Distributed learning with data reduction

  • Authors:
  • Ireneusz Czarnowski

  • Affiliations:
  • Department of Information Systems, Gdynia Maritime University, Gdynia, Poland

  • Venue:
  • Transactions on computational collective intelligence IV
  • Year:
  • 2011

Quantified Score

Hi-index 0.00

Visualization

Abstract

The work deals with the distributed machine learning. Distributed learning from data is considered to be an important challenge faced by researchers and practice in the domain of the distributed data mining and distributed knowledge discovery from databases. Currently, learning from data is recognized as one of the most widely investigated paradigms of machine learning. At the same time it is perceived as a difficult and demanding computational problem. Even more complex and still to a large extent open is learning from the distributed data.

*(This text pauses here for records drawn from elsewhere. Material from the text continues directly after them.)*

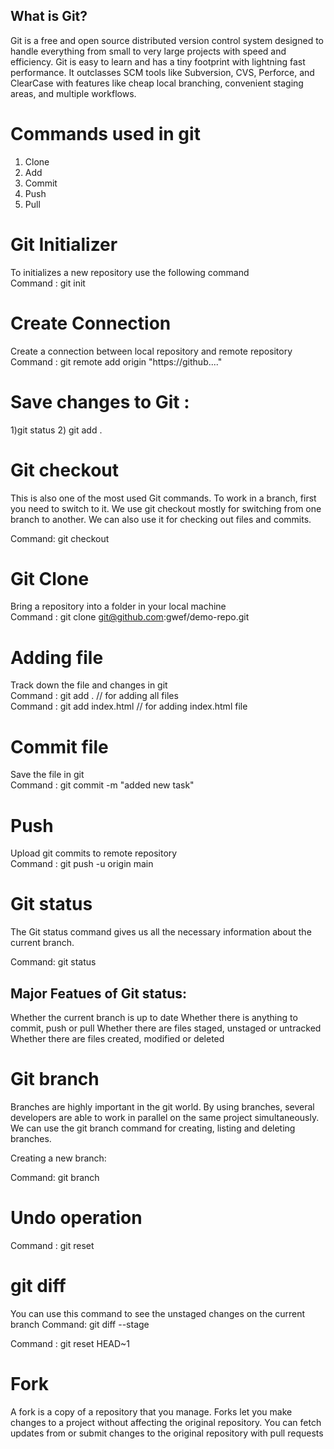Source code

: ## What is Git?

Git is a free and open source distributed version control system designed to handle everything from small to very large projects with speed and efficiency.
Git is easy to learn and has a tiny footprint with lightning fast performance. It outclasses SCM tools like Subversion, CVS, Perforce, and ClearCase with features like cheap local branching, convenient staging areas, and multiple workflows.

# Commands used in git

1) Clone
2) Add
3) Commit
4) Push
5) Pull

# Git Initializer

 To initializes a new repository use the following command
<br/>
Command :  git init 

# Create Connection

Create a connection between local repository and remote repository
<br/>
Command : git remote add origin "https://github...." 

# Save changes to Git :

1)git status
2) git add .

# Git checkout
This is also one of the most used Git commands. To work in a branch, first you need to switch to it. We use git checkout mostly for switching from one branch to another. We can also use it for checking out files and commits.

Command: git checkout <name-of-your-branch>

# Git Clone

Bring a repository into a folder in your local machine
<br/>
Command : git clone git@github.com:gwef/demo-repo.git

# Adding file

Track down the file and changes in git
<br/>
Command : git add .  // for adding all files
<br/>
Command : git add index.html  // for adding index.html file

# Commit file

Save the file in git
<br/>
Command : git commit -m "added new task"

# Push

Upload git commits to remote repository
<br/>
Command : git push -u origin main 
  
# Git status
The Git status command gives us all the necessary information about the current branch. 

 Command: git status
 
## Major Featues of Git status:
Whether the current branch is up to date
Whether there is anything to commit, push or pull
Whether there are files staged, unstaged or untracked
Whether there are files created, modified or deleted  
  

# Git branch
  
Branches are highly important in the git world. By using branches, several developers are able to work in parallel on the same project simultaneously. 
  We can use the git branch command for creating, listing and deleting branches.

Creating a new branch:

 Command: git branch <branch-name>

# Undo operation

Command : git reset

# git diff

You can use this command to see the unstaged changes on the current branch
Command: git diff --stage

Command : git reset HEAD~1

# Fork

A fork is a copy of a repository that you manage. Forks let you make changes to a project without affecting the original repository. You can fetch updates from or submit changes to the original repository with pull requests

One of the approaches suitable for learning from the geographically distributed data is to select from the local databases relevant local patterns, called also prototypes. Such prototypes are selected using some specialized data reduction methods. The dissertation contains an overview of the problem of learning classifiers from data, followed by a discussion of the distributed learning. The above includes the problem formulation and the state-of-the-art review. Next, data reduction, approaches, techniques and algorithms are discussed. The central part of the dissertation proposes an agent-based distributed learning framework. The idea is to carry-out data reduction in parallel in separate locations, employing specialized software agents. The process ends when locally selected prototypes are moved to a central site and merged into the global knowledge model. The following part of the work contains the results of an extensive computational experiment aiming at validation of the proposed approach. Finally, conclusions and suggestions for further research are formulated.